PROBLEM DESCRIPTION. Look below for the line with "Each line is"; begin the copy there and stop after the line with "117 69 22.45", keeping the text exact and the pictures out.
START DATA SECTION
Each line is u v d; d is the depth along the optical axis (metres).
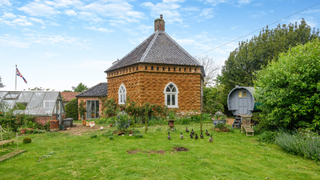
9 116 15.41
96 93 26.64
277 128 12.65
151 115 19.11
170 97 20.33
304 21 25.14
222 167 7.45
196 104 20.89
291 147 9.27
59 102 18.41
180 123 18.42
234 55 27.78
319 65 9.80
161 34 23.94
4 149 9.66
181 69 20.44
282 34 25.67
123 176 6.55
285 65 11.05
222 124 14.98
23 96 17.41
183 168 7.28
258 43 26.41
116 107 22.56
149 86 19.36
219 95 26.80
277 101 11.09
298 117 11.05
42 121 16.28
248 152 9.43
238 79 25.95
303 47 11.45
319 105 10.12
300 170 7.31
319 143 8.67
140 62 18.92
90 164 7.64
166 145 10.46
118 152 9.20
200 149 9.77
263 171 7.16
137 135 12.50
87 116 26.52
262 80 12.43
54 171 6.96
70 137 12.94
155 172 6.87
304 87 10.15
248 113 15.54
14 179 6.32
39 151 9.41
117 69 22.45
END DATA SECTION
START DATA SECTION
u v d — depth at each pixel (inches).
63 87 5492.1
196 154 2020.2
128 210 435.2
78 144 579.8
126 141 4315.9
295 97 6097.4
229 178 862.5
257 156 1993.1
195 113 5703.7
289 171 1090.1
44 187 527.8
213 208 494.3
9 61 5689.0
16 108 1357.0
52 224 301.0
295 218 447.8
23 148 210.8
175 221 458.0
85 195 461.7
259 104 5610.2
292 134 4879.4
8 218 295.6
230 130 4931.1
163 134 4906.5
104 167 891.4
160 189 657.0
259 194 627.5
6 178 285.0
END DATA SECTION
EXERCISE RESPONSE.
Each line is u v d; d is the depth along the optical axis (metres).
9 116 15.41
96 93 26.64
277 128 12.65
151 115 19.11
170 97 20.33
304 21 25.14
222 167 7.45
196 104 20.89
291 147 9.27
59 102 18.41
180 123 18.42
234 55 27.78
319 65 9.80
161 34 23.94
4 149 9.66
181 69 20.44
282 34 25.67
123 176 6.55
285 65 11.05
222 124 14.98
23 96 17.41
183 168 7.28
258 43 26.41
116 107 22.56
149 86 19.36
219 95 26.80
277 101 11.09
298 117 11.05
42 121 16.28
248 152 9.43
238 79 25.95
303 47 11.45
319 105 10.12
300 170 7.31
319 143 8.67
140 62 18.92
90 164 7.64
166 145 10.46
118 152 9.20
200 149 9.77
263 171 7.16
137 135 12.50
87 116 26.52
262 80 12.43
54 171 6.96
70 137 12.94
155 172 6.87
304 87 10.15
248 113 15.54
14 179 6.32
39 151 9.41
117 69 22.45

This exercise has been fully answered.